🤖 AI Summary
Multimodal human trajectory prediction (HTP) models lack ground-truth labels, making rigorous validation challenging in oracle-free settings.
Method: We propose the first mutation testing framework tailored for oracle-free HTP evaluation. It introduces five input transformations—geometric (mirroring, rotation, scaling) and semantic (label perturbation, obstacle injection)—and defines output distribution consistency using Wasserstein and Hellinger distances.

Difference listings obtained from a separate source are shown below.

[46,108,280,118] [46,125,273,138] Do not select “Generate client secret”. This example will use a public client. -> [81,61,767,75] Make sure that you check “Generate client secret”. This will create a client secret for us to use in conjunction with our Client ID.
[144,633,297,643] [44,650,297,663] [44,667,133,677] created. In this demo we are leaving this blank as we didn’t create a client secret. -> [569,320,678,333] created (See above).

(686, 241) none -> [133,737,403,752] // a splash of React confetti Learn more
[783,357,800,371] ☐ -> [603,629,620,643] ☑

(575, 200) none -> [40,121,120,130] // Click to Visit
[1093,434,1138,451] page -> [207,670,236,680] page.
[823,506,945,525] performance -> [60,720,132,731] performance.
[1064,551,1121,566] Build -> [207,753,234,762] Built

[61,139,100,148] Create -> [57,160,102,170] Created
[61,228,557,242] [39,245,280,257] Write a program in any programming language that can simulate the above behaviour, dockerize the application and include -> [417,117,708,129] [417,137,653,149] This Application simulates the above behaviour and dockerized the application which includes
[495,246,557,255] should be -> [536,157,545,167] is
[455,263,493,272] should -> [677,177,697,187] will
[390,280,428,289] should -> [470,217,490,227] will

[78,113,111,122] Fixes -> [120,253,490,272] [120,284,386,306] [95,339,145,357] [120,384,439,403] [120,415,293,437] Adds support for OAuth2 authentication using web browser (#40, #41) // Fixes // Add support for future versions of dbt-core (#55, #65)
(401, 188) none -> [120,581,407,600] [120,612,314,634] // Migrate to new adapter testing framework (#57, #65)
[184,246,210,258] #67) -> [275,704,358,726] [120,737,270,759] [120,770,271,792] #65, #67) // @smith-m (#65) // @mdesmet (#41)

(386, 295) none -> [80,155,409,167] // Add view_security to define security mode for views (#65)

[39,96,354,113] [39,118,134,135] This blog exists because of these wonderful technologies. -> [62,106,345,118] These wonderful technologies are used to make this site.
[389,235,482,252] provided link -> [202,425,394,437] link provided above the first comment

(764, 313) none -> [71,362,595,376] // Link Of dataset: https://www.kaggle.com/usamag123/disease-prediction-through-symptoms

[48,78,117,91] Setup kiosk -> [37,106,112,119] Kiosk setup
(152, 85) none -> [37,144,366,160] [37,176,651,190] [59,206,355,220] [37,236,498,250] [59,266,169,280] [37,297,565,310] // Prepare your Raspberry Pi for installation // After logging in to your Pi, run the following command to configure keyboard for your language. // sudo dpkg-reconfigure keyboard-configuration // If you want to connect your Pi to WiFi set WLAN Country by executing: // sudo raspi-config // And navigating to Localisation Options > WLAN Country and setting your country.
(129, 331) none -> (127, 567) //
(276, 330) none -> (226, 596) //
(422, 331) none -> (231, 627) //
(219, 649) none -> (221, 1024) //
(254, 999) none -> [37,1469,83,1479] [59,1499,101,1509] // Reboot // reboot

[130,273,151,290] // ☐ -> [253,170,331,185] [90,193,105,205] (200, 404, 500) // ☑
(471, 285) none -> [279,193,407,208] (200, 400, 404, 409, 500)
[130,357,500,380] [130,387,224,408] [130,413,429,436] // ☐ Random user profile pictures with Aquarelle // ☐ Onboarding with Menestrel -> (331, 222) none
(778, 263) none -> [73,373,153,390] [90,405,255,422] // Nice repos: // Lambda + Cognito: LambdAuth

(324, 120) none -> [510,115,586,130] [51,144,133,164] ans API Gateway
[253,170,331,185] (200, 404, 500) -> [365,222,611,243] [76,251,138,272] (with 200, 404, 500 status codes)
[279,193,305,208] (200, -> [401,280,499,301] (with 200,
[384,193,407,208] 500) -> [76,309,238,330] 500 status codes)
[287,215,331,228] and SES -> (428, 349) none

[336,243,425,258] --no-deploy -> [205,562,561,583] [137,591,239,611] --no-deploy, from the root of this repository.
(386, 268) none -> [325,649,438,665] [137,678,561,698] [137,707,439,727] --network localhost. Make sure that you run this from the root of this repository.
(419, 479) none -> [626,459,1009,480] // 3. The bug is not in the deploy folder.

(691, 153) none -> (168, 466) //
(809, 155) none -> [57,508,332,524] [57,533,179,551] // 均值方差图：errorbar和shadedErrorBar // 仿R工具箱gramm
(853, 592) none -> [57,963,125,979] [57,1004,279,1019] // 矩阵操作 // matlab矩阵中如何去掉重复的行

Contribution/Results: By adapting mutation testing to stochastic, multimodal trajectory predictors, our framework enables systematic assessment of model robustness and behavioral consistency under input perturbations and environmental changes. Experiments demonstrate its effectiveness in detecting anomalous model responses, providing a scalable, reproducible, and automated validation tool for HTP models in label-scarce scenarios.
📝 Abstract
Context: Predicting human trajectories is crucial for the safety and reliability of autonomous systems, such as automated vehicles and mobile robots. However, rigorously testing the underlying multimodal Human Trajectory Prediction (HTP) models, which typically use multiple input sources (e.g., trajectory history and environment maps) and produce stochastic outputs (multiple possible future paths), presents significant challenges. The primary difficulty lies in the absence of a definitive test oracle, as numerous future trajectories might be plausible for any given scenario. Objectives: This research presents the application of Metamorphic Testing (MT) as a systematic methodology for testing multimodal HTP systems. We address the oracle problem through metamorphic relations (MRs) adapted for the complexities and stochastic nature of HTP. Methods: We present five MRs, targeting transformations of both historical trajectory data and semantic segmentation maps used as an environmental context. These MRs encompass: 1) label-preserving geometric transformations (mirroring, rotation, rescaling) applied to both trajectory and map inputs, where outputs are expected to transform correspondingly. 2) Map-altering transformations (changing semantic class labels, introducing obstacles) with predictable changes in trajectory distributions. We propose probabilistic violation criteria based on distance metrics between probability distributions, such as the Wasserstein or Hellinger distance. Conclusion: This study introduces tool, a MT framework for the oracle-less testing of multimodal, stochastic HTP systems. It allows for assessment of model robustness against input transformations and contextual changes without reliance on ground-truth trajectories.